BEGIN Given passage
# Gran Premio Opinion



## dr4cats (Aug 8, 2010)

Who I am: 52 year old, 148 lbs, 5' 10.5 " - B rider at 18mph average in hilly New England area. I'll cruise at 22 to 25 mph on the flat. I ride 50 to 75 mile in one session. My riding bodies tell me I have a gift for climbing. I am not a power house or a sprinter. i am a rhythm rider and climber. I also have mild orthopedic issues and low flexibility.

I ride a Tramac 54 for everything and fast group rides. I also ride a 53 Lechampion TI with DA group which I absolutely love. BD service is excellent by the way.

I am not made of money but I really want a nice steel frame bike in my stable. I like the Gran Premio Inferno and I was wondering whether anyone could make some comments on this bike and whether it is still fast enough to enjoy spirited rides with friends. Is it very heavy (maybe someone could give me a weight) and will it climb OK. How comfortable is it in view of my low flexibility. My geometry/fit is not aggressive with the bar being 2 inches below top of seat.
END Given passage
**Questions to answer:**
A: Render the sentence "I am not a power house or a sprinter." from the Gran Premio post into Spanish.
B: Write what comes next in the Gran Premio forum post above, picking up after its final sentence.
BEGIN Listed entries
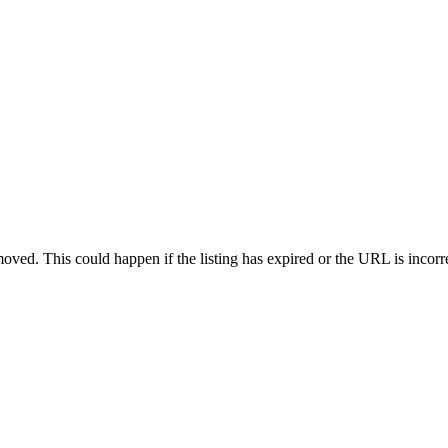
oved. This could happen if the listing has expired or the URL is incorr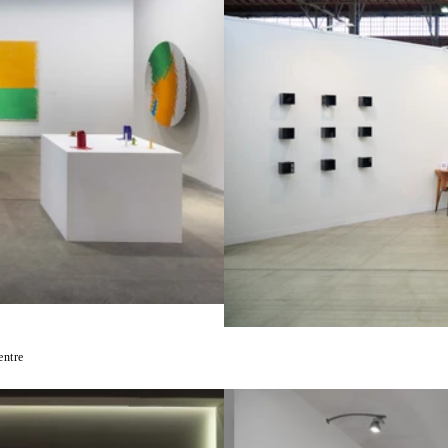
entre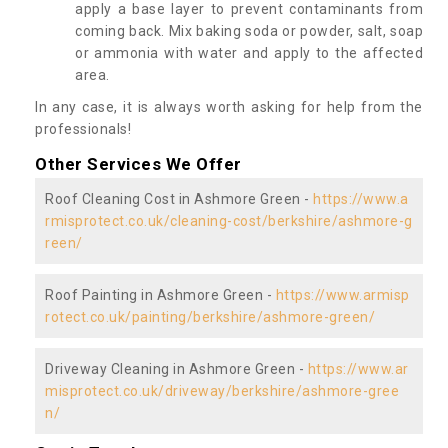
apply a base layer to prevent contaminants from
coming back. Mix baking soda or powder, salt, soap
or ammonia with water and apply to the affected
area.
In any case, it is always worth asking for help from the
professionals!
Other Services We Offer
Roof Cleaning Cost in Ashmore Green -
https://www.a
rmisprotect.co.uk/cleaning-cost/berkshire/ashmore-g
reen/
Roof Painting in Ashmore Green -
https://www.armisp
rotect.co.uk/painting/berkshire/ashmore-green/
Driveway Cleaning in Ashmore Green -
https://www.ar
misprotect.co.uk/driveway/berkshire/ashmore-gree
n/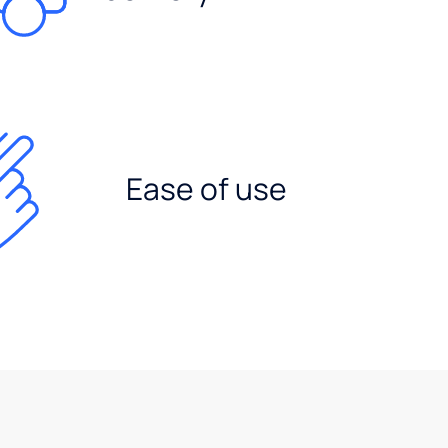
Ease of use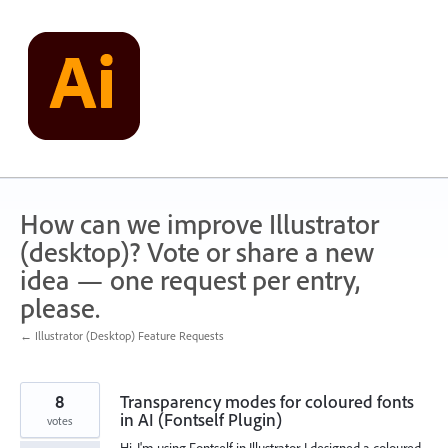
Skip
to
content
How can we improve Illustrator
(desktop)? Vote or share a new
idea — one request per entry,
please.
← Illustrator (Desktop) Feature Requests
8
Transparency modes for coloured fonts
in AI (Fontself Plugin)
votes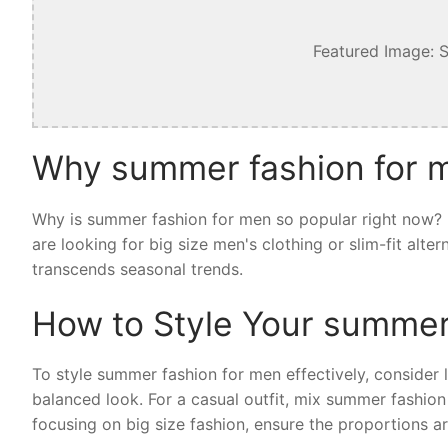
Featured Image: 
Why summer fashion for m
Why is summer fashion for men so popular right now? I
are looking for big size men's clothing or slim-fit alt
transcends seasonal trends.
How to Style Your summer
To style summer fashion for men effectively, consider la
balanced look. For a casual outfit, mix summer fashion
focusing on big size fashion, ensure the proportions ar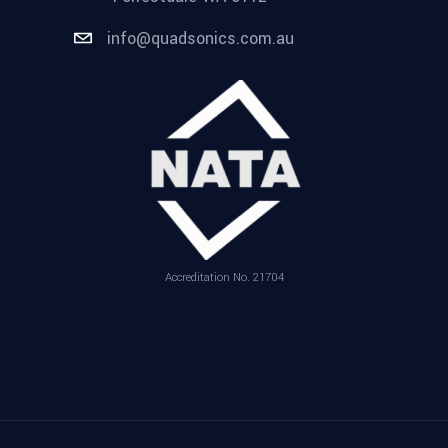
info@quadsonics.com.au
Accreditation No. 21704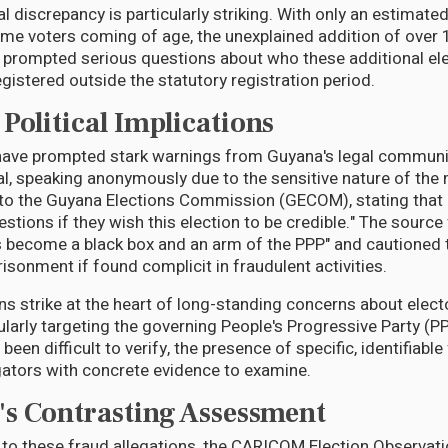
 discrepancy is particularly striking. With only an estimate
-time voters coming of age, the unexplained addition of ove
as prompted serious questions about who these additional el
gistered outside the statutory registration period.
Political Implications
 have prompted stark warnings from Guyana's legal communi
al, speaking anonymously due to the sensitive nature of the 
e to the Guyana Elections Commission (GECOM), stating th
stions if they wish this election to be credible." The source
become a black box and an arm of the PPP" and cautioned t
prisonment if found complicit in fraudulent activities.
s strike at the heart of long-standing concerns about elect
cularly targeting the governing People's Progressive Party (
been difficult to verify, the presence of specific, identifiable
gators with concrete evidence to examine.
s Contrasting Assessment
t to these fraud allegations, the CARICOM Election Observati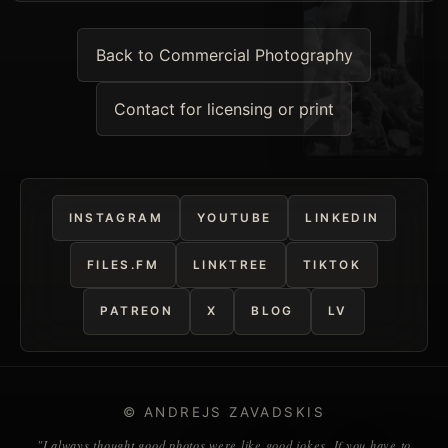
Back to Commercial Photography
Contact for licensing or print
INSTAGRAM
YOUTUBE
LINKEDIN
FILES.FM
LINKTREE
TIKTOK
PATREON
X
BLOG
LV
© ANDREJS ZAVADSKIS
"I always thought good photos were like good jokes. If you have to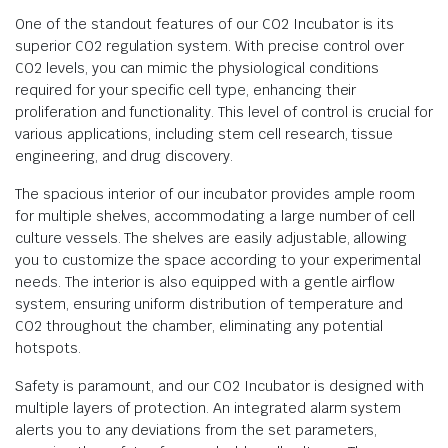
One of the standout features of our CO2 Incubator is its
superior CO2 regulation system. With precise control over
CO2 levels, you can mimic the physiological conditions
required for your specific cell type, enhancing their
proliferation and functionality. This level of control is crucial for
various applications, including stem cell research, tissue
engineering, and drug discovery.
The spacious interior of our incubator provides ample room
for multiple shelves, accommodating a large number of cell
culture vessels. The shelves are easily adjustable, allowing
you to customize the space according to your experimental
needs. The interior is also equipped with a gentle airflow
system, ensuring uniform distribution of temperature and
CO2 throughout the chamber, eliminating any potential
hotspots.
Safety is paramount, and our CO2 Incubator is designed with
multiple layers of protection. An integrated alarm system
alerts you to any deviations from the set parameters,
END Listed entries
**Responses to the tasks:**
A: No soy un ciclista de gran potencia ni un velocista.

B:
Many thanks for your input.

Phil


----------



## aaronis31337 (Apr 7, 2008)

Phil,

Although I haven't ridden this bike, the fact that it uses really high quality lugs suggests it's going to be stiff in the BB and last forever. TIG welding, although good, cannot compete with lugs when it comes to stiffness and durability.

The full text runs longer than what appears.